I have noticed a behavioural change on Facebook.
I have already written about Jim Ratcliffe and his pronouncements on immigration. His comments were revealing enough. But what has been more revealing is what happened afterwards. The shift has not been in Ratcliffe. It has been in the behaviour of those now rushing to defend him.
The man who physically removed himself from the UK tax system is suddenly being praised as a patriot. Nothing about his economic behaviour has changed. Only his rhetoric has.
This is a man who moved to Monaco. Not for the weather, but for the tax regime. Monaco does not tax personal income. It is a convenient place to live if one wishes to retain the benefits of British enterprise without the inconvenience of British taxation.
Ordinarily, this would provoke outrage. Social media is usually full of anger at billionaires who "don't pay their fair share." But something curious has happened.
Ratcliffe entered the immigration debate, using language that aligns with a particular political narrative. And suddenly, his tax exile status evaporated. The Monaco residency, the detachment from the UK tax system, and the asymmetry between public subsidy and private contribution, all quietly forgotten.
It is obvious, apparently, that Jim Ratcliffe, that famously patriotic UK taxpayer now resident in Monaco, has embraced Reform's rhetoric purely out of civic concern, and absolutely nothing to do with their enthusiasm for slashing taxes on the very wealthy.
After all, when a billionaire relocates to a tax haven and aligns himself with a political movement promising unfunded tax cuts tilted toward people exactly like him, the only reasonable conclusion, we are invited to believe, is coincidence. A remarkable coincidence that aligns perfectly with his financial interests.
Whether intentional or not, the alignment is unmistakable. The public response to it has been even more revealing.
His industrial empire has benefitted from substantial public support, funded by taxpayers. That cost does not vanish. It is transferred onto the public balance sheet. And if every wealthy individual behaved the same way, relocating their tax residency while retaining the benefits of the system that created their wealth, the burden would not disappear. It would shift onto those without the means to leave.
In defending the behaviour, people are legitimising a system that, if widely adopted, would worsen their own financial position.
This is not an economic calculation. It is an identity calculation.
Ratcliffe has not changed his contribution. He has changed his signalling. And that has been enough.
Humans filter reality through identity. When someone signals tribal alignment, inconvenient facts recede. Behaviour that would otherwise be disqualifying becomes forgivable, even admirable. Moral standards are not abandoned. They are applied asymmetrically. Identity does not erase judgement. It redirects it.
We have seen this before. Brexit provides the clearest example. Faced with economic harm, reduced trade, and weaker growth, many of its strongest supporters did not reconsider. Instead, the explanations multiplied. It was the pandemic. Global inflation. Ukraine. Sabotage. It was not the right Brexit.
Anything except Brexit itself.
This is not because the evidence does not exist. It is because accepting it would require abandoning an identity that has become psychologically important. Like a football supporter defending their club through defeat, loyalty becomes untethered from outcomes.
The same mechanism is visible now. Ratcliffe’s tax exile status, once disqualifying, becomes irrelevant once he signals alignment with the tribe. The facts have not changed. The identity has.
The contradiction is stark. A migrant who works and pays tax is framed as a burden. A billionaire who removed himself from the tax system is framed as an asset.
The difference is not economic. It is psychological. Contribution becomes secondary. Alignment becomes primary. The man who left the system is embraced as its defender. Those who sustain it are treated as its threat.
It reveals something uncomfortable, but important. For many, the debate was never really about economics. It was about identity all along.

◆ **Material provided**

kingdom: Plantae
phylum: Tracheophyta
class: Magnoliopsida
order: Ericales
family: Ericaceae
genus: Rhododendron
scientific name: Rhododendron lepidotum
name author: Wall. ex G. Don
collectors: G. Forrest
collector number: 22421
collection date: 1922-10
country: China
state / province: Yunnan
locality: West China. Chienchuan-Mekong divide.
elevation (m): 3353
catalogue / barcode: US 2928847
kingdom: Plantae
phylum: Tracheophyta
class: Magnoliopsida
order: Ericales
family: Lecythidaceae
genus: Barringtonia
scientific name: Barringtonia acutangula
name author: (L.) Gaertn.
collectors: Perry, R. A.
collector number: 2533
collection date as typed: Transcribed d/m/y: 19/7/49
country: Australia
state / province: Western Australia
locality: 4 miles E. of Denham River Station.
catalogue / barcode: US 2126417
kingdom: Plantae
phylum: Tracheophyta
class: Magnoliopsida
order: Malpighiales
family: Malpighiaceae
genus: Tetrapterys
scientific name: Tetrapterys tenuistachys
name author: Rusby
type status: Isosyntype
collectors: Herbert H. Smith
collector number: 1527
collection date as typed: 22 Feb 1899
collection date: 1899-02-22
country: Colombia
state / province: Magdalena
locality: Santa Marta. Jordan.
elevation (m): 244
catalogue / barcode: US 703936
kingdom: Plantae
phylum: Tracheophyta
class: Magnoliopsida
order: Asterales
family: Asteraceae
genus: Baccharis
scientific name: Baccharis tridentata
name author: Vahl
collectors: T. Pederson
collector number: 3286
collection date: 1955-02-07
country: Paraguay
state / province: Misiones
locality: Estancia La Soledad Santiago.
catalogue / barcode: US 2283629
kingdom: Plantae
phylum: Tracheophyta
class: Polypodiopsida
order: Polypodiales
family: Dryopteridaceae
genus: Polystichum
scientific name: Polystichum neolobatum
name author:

◆ **Work to complete**
Transcribe the essay on Jim Ratcliffe word for word, beginning at the words "The man who physically" and stopping after "his rhetoric has.". The records have no connection to the essay on Jim Ratcliffe.

◆ **Worked solution**
The man who physically removed himself from the UK tax system is suddenly being praised as a patriot. Nothing about his economic behaviour has changed. Only his rhetoric has.